• Task inputs
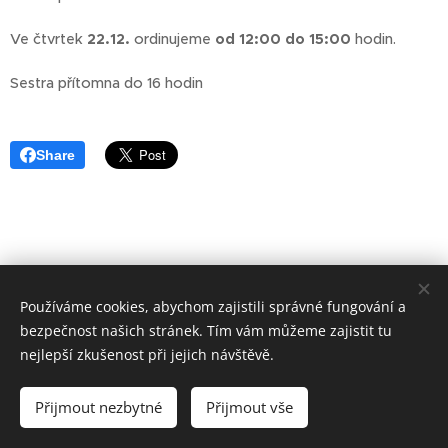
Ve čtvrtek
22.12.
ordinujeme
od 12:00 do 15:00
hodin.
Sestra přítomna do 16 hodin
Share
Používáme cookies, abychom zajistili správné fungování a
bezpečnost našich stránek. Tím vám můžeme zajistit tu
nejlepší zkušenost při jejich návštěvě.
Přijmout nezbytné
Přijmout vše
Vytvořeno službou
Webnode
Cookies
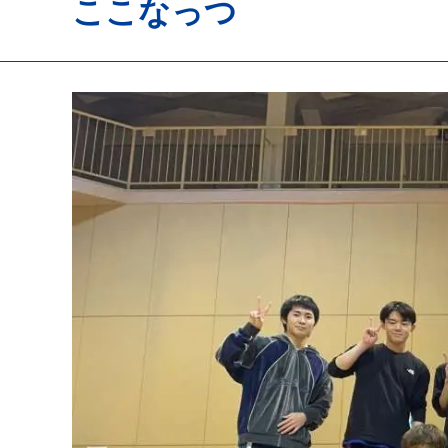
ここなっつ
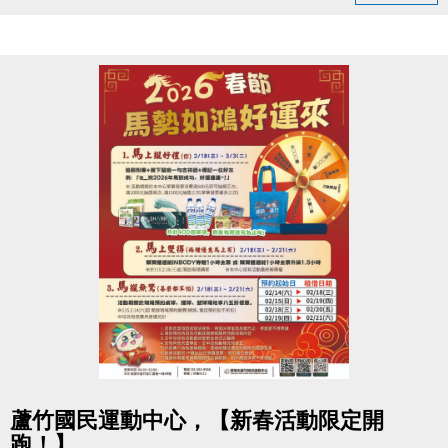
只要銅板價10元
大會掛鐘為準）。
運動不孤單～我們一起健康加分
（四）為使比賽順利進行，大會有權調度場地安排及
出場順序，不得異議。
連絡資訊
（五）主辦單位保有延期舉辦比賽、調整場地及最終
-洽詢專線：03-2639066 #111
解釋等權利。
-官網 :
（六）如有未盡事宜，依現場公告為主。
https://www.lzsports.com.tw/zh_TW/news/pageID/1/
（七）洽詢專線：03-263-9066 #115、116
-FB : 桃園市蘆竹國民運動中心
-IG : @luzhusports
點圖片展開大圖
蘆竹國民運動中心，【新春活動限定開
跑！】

• Instructions for the task
Count the lines in the data above that contain the string "洽詢專線". Reply with the number alone.

• Finished task
2